Wachstum verlagert sich in automobile Schwellenländer
Hoffnung der Autobauer liegt im Osten

Die großen Automobilkonzerne müssen ihr Augenmerk zunehmend auf Osteuropa und Asien richten. Denn nur dort werden in den kommenden Jahren noch hohe Wachstumsraten zu erzielen sein.

HB/hof FRANKFURT/M. Während sich die Lage auf den traditionellen Automärkten - innerhalb der Triade USA, Japan und Westeuropa - nur leicht verbessern wird, sind in automobilen Entwicklungsländern wie China oder Russland bis 2005 noch zweistellige Absatzsteigerungen zu erwarten. Zu diesem Ergebnis kommt eine Prognose, die das Center Automotive Research (CAR) der FH Gelsenkirchen gemeinsam mit Jato Dynamics am Mittwoch in Frankfurt vorstellte.

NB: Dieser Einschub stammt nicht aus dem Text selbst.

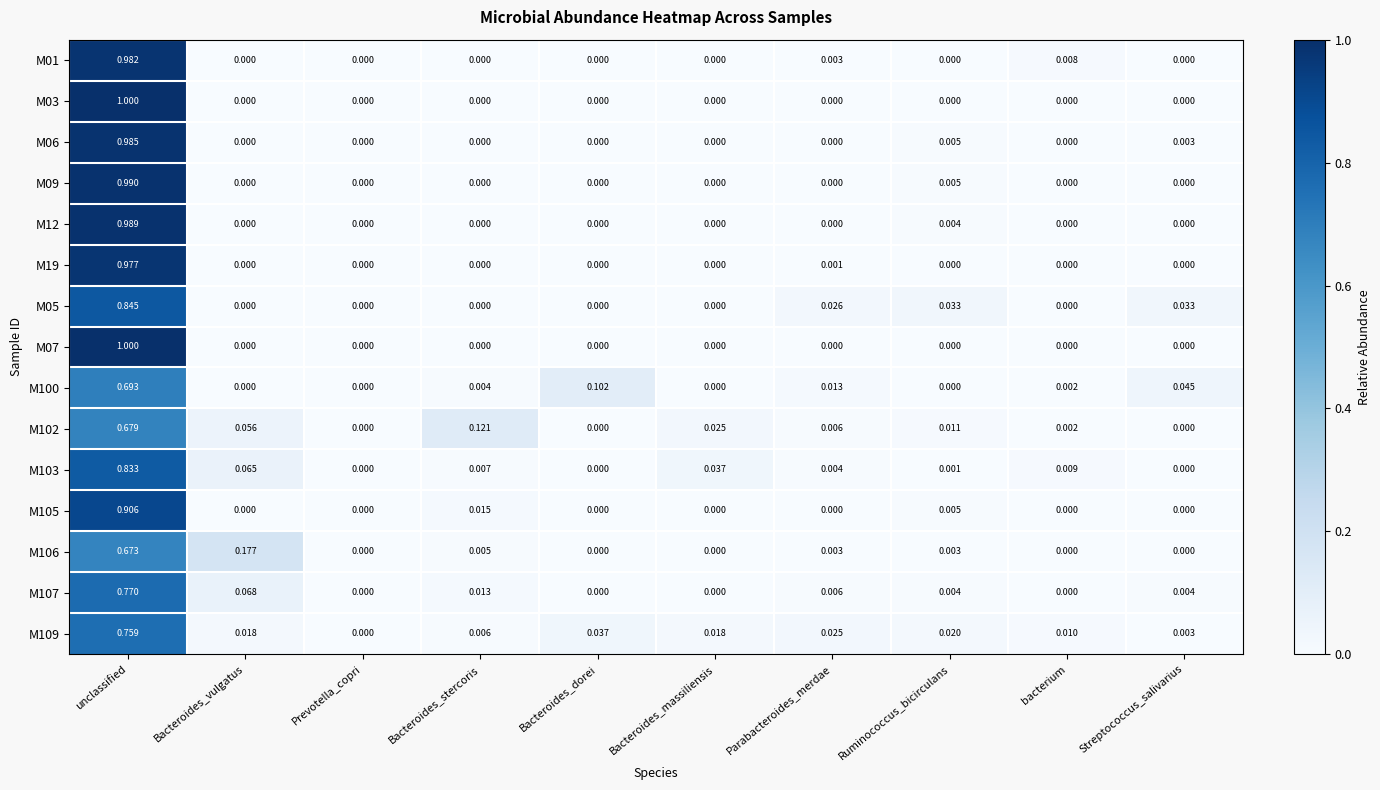

At which category does the chart reach its peak across all series?

unclassified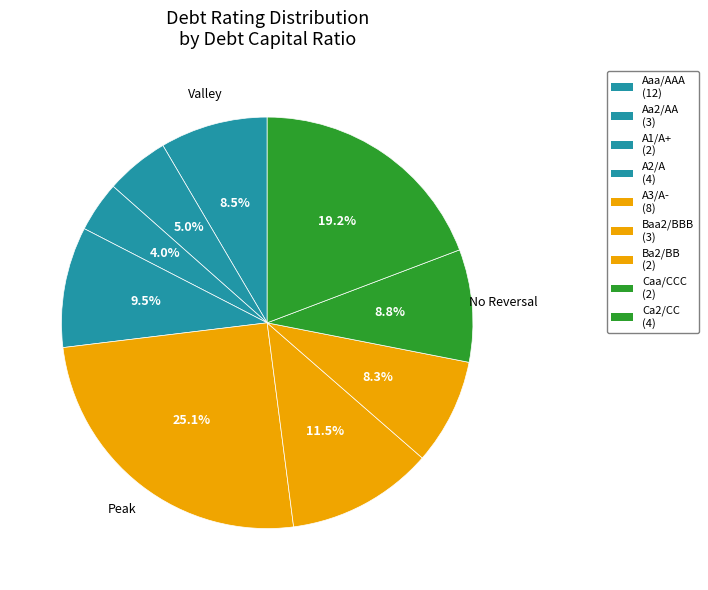

What is the smallest slice in the pie chart?

A1/A+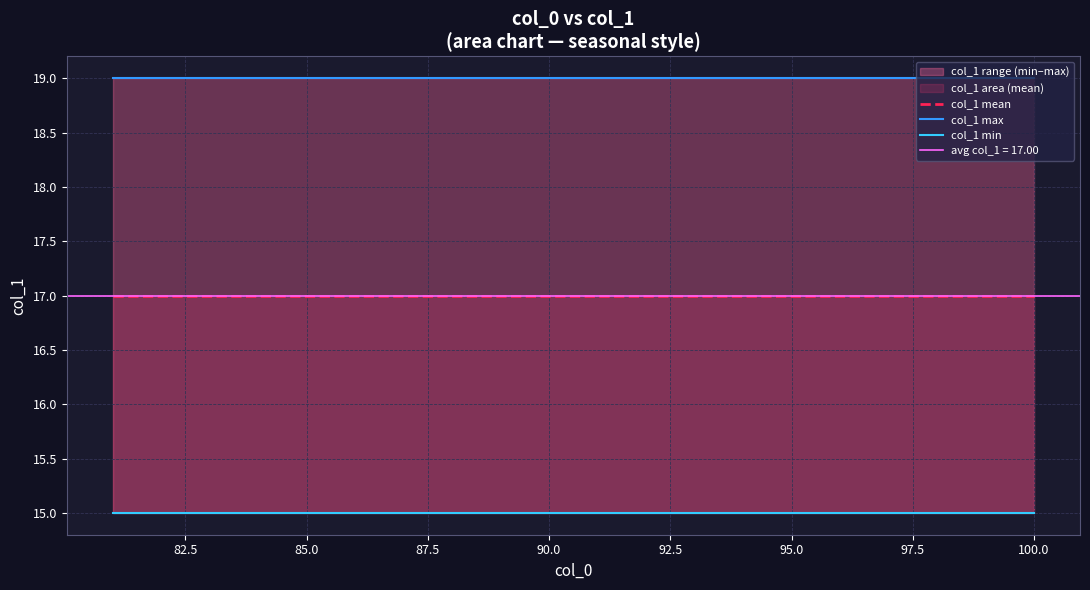

What is the sum of all col_1 mean values?

340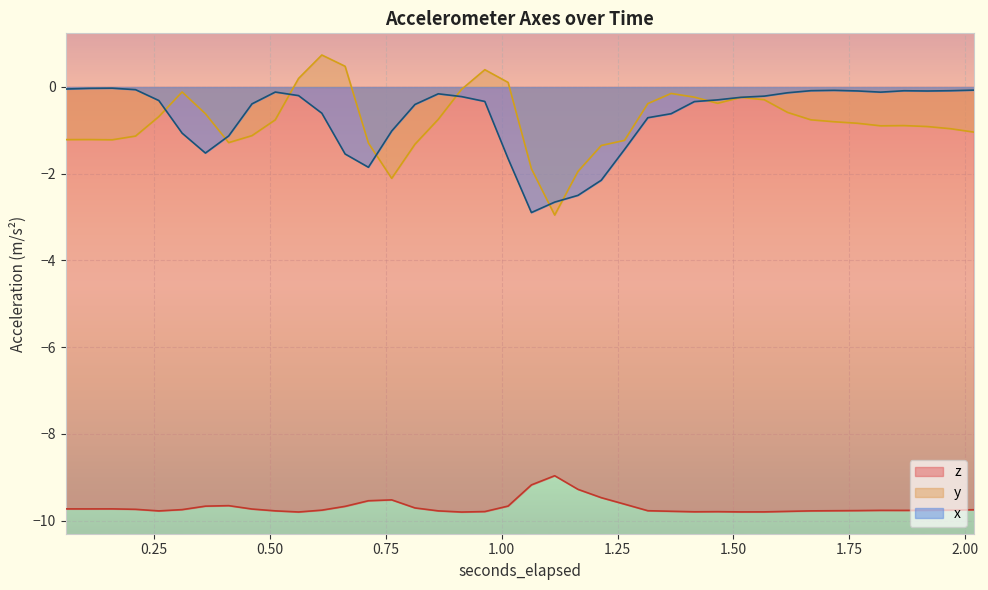

How many lines are shown in the chart?

3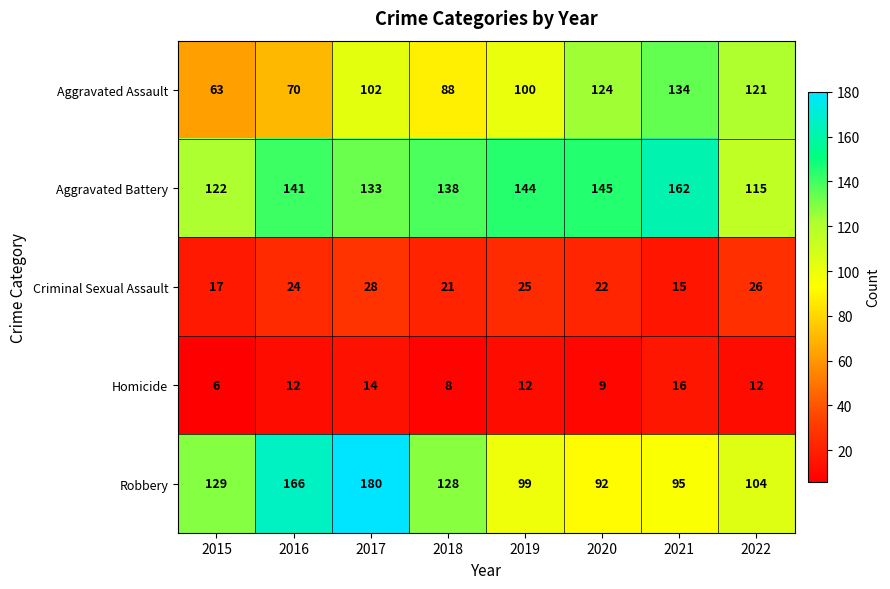

List the series in order of their peak value, lowest first.

Homicide, Criminal Sexual Assault, Aggravated Assault, Aggravated Battery, Robbery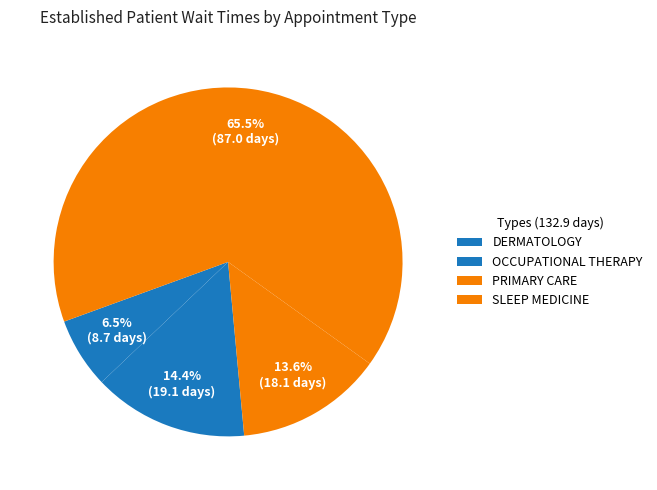

Rank the categories by value from lowest to highest.

DERMATOLOGY, PRIMARY CARE, OCCUPATIONAL THERAPY, SLEEP MEDICINE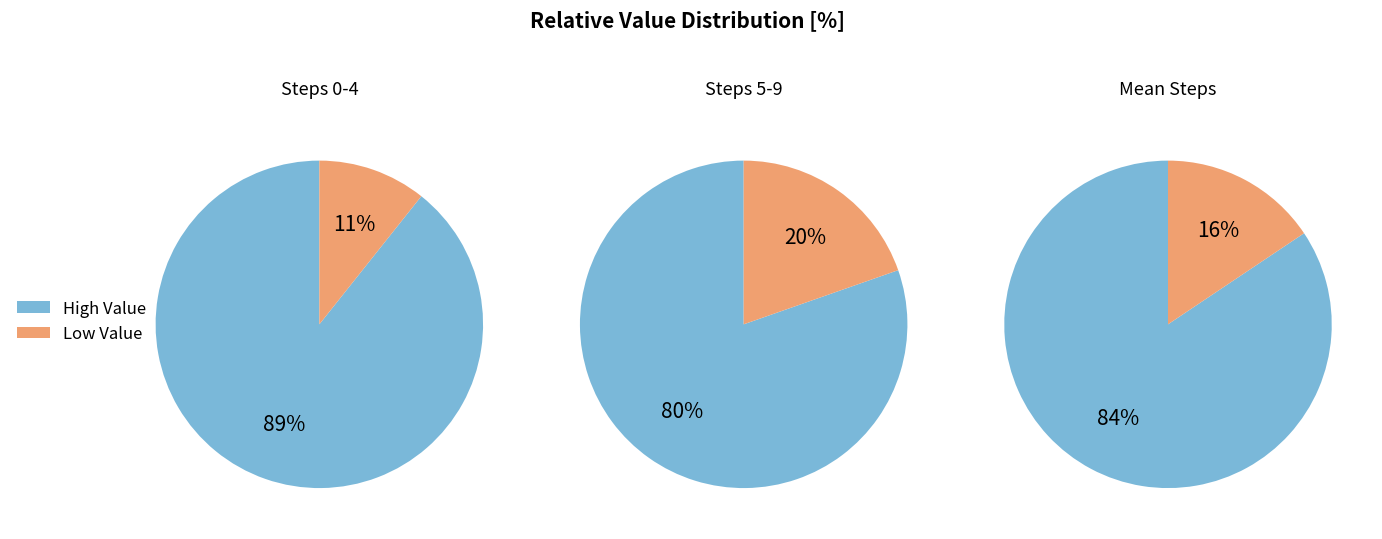

True or false: 1 accounts for 1% of the total.

False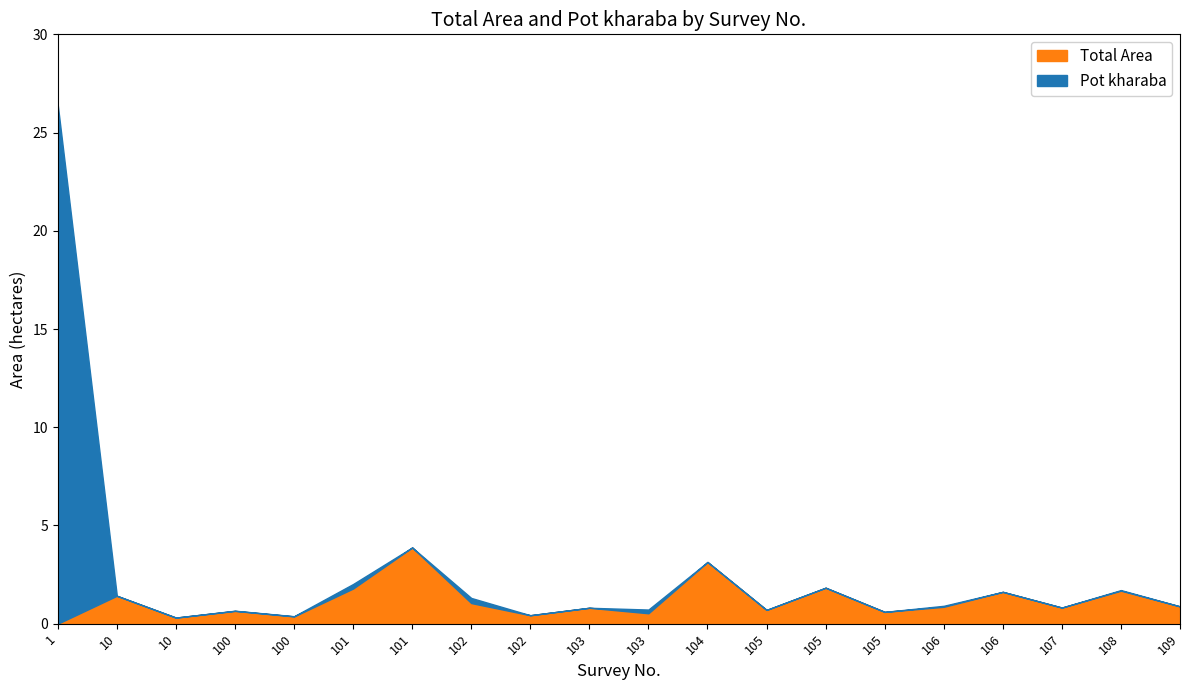

What are all the series names shown in the legend?

Total Area, Pot kharaba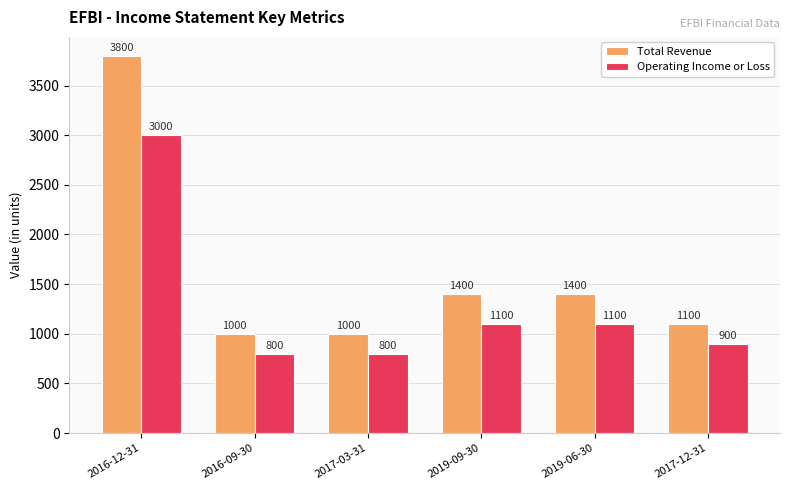

Rank the series by their maximum value, from highest to lowest.

Total Revenue, Operating Income or Loss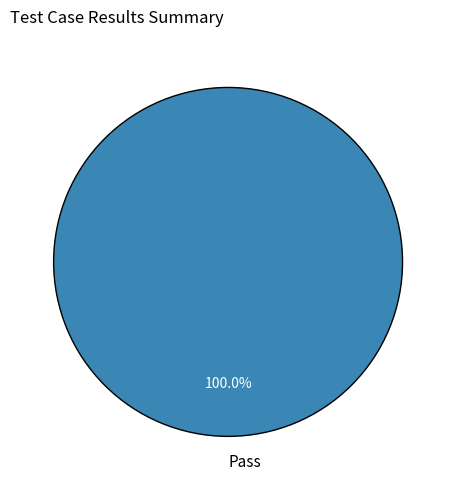

Is there any slice that represents more than half of the pie?

Yes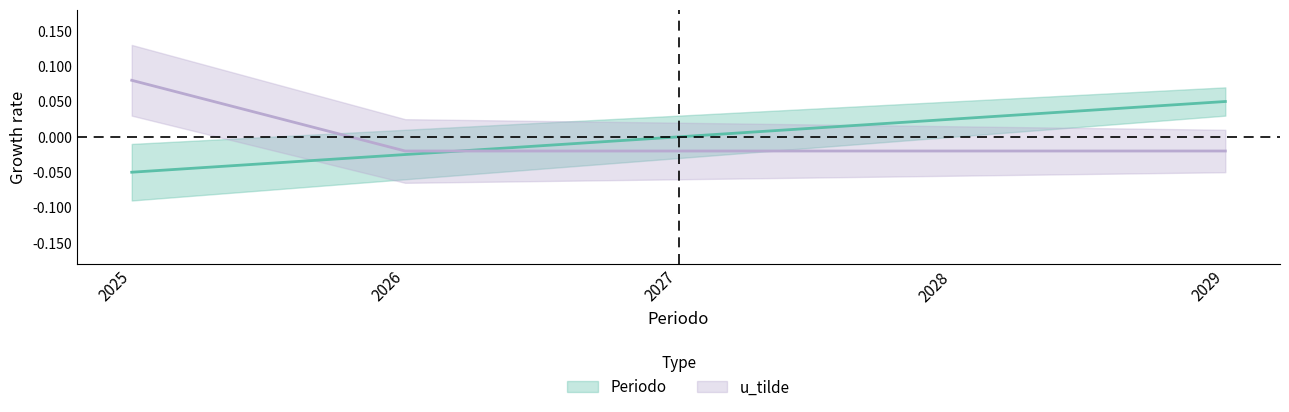

Reading left to right, transcribe all the data shown in this chart.

Periodo: -0.1	-0.0	0.0	0.0	0.1
u_tilde: 0.1	-0.0	-0.0	-0.0	-0.0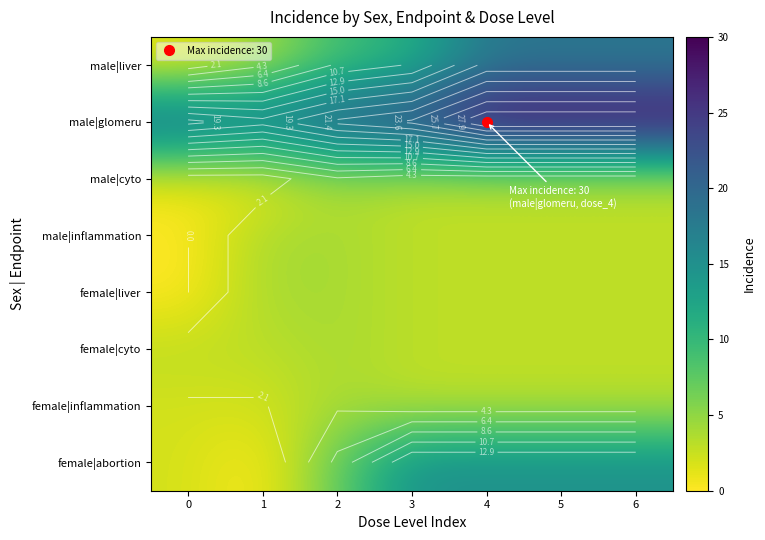

The male|glomeru series shows 19 at 4. True or false?

False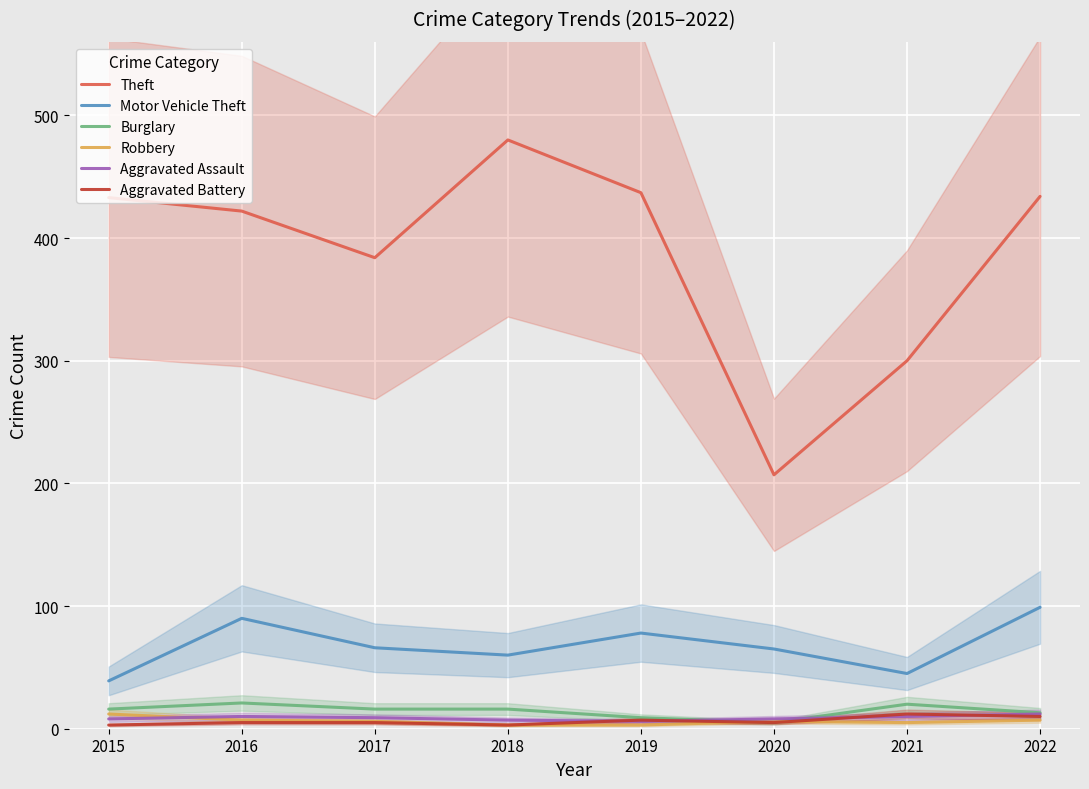

Reading right to left, transcribe all the data shown in this chart.

Theft: 2022=434	2021=300	2020=207	2019=437	2018=480	2017=384	2016=422	2015=433
Motor Vehicle Theft: 2022=99	2021=45	2020=65	2019=78	2018=60	2017=66	2016=90	2015=39
Burglary: 2022=13	2021=20	2020=5	2019=9	2018=16	2017=16	2016=21	2015=16
Robbery: 2022=7	2021=5	2020=6	2019=3	2018=3	2017=6	2016=7	2015=12
Aggravated Assault: 2022=12	2021=10	2020=8	2019=6	2018=7	2017=9	2016=10	2015=8
Aggravated Battery: 2022=10	2021=12	2020=5	2019=7	2018=3	2017=5	2016=5	2015=3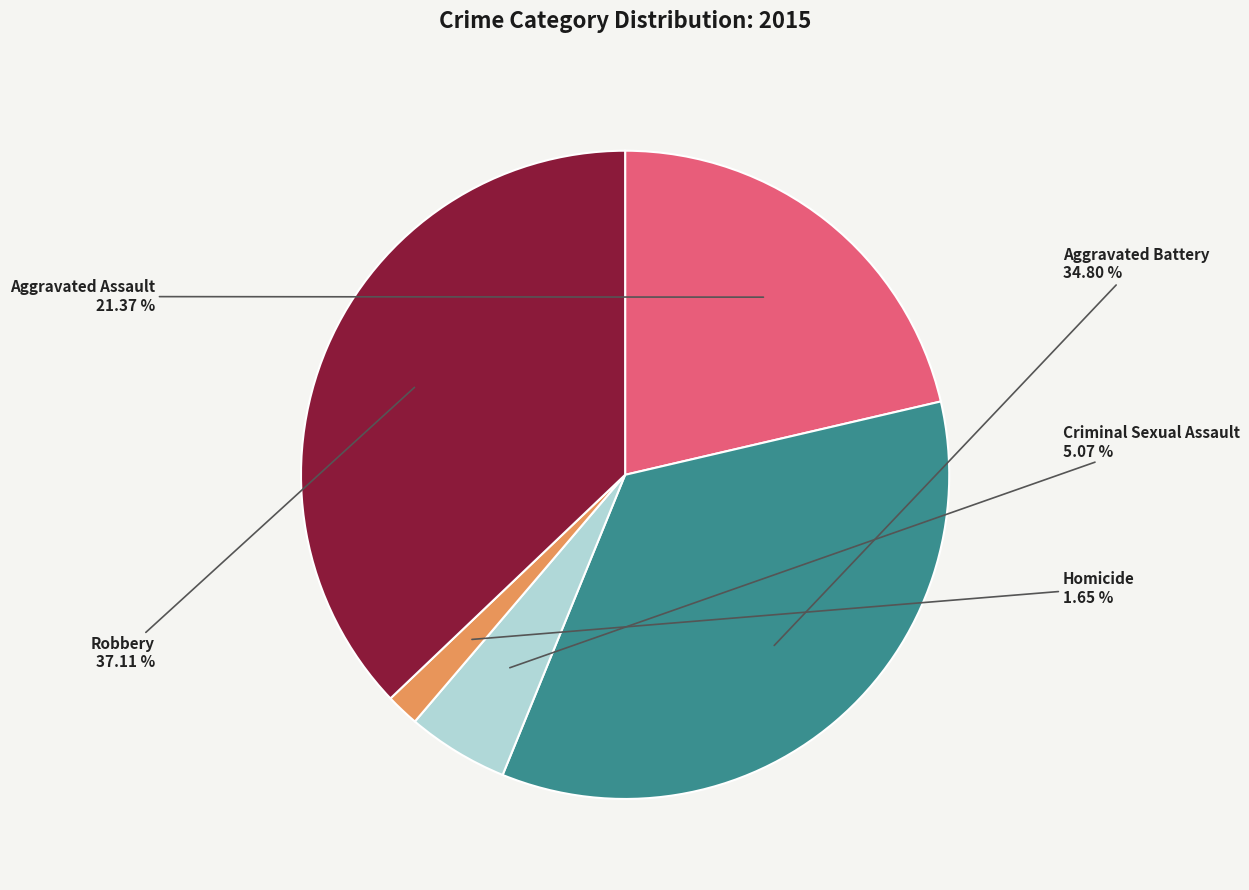

Does Aggravated Battery represent more than half of the total?

No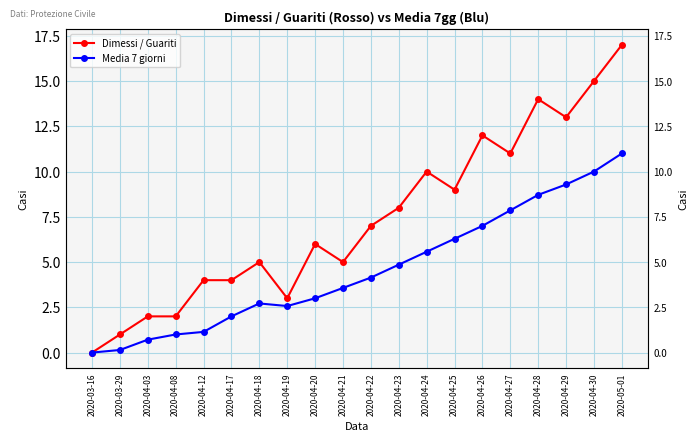

What is the sum of the Media 7 giorni values at 2020-04-26 and 2020-04-25?

13.3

Nach den Voraussagen der Forscher wird schon 2005 jedes dritte Auto außerhalb der drei großen Stammmärkte verkauft. Im vergangenen Jahr war es erst gut jeder vierte Personenwagen. "In den kommenden zehn bis fünfzehn Jahren wird sich diese Nachfragelücke vollständig schließen", prophezeit Detlef Borscheid von Jato. Immerhin rund 13,5 Millionen Personenkraftwagen werden bereits in drei Jahren ihre Käufer in Ländern finden, die bislang eine geringe Pkw-Dichte aufweisen. So kommen nach Aussagen von CAR-Chef Ferdinand Dudenhöffer aktuell in China nur sieben Autos auf 1 000 Einwohner, in Europa sind es rund 600.

Während diese Marktsättigung und tendenziell steigende Kosten für die individuelle Mobilität in den großen Autoländern bis zum Jahr 2005 im Schnitt nur zu einem Wachstum der Nachfrage um etwa 1 % pro Jahr führen wird, wird aus den automobilen Entwicklungs- und Schwellenländer im gleichen Zeitraum ein Nachfrageschub von fast einem Viertel kommen. In absoluten Zahlen bleibt Nordamerika mit einem Jahresabsatz von mehr als 19 Millionen Pkw im Jahr zwar der stärkste Markt vor Westeuropa mit gut 14 Millionen. Doch in drei Jahren werden außerhalb der Triade schon drei Mal so viele Pkw verkauft werden wie in Japan.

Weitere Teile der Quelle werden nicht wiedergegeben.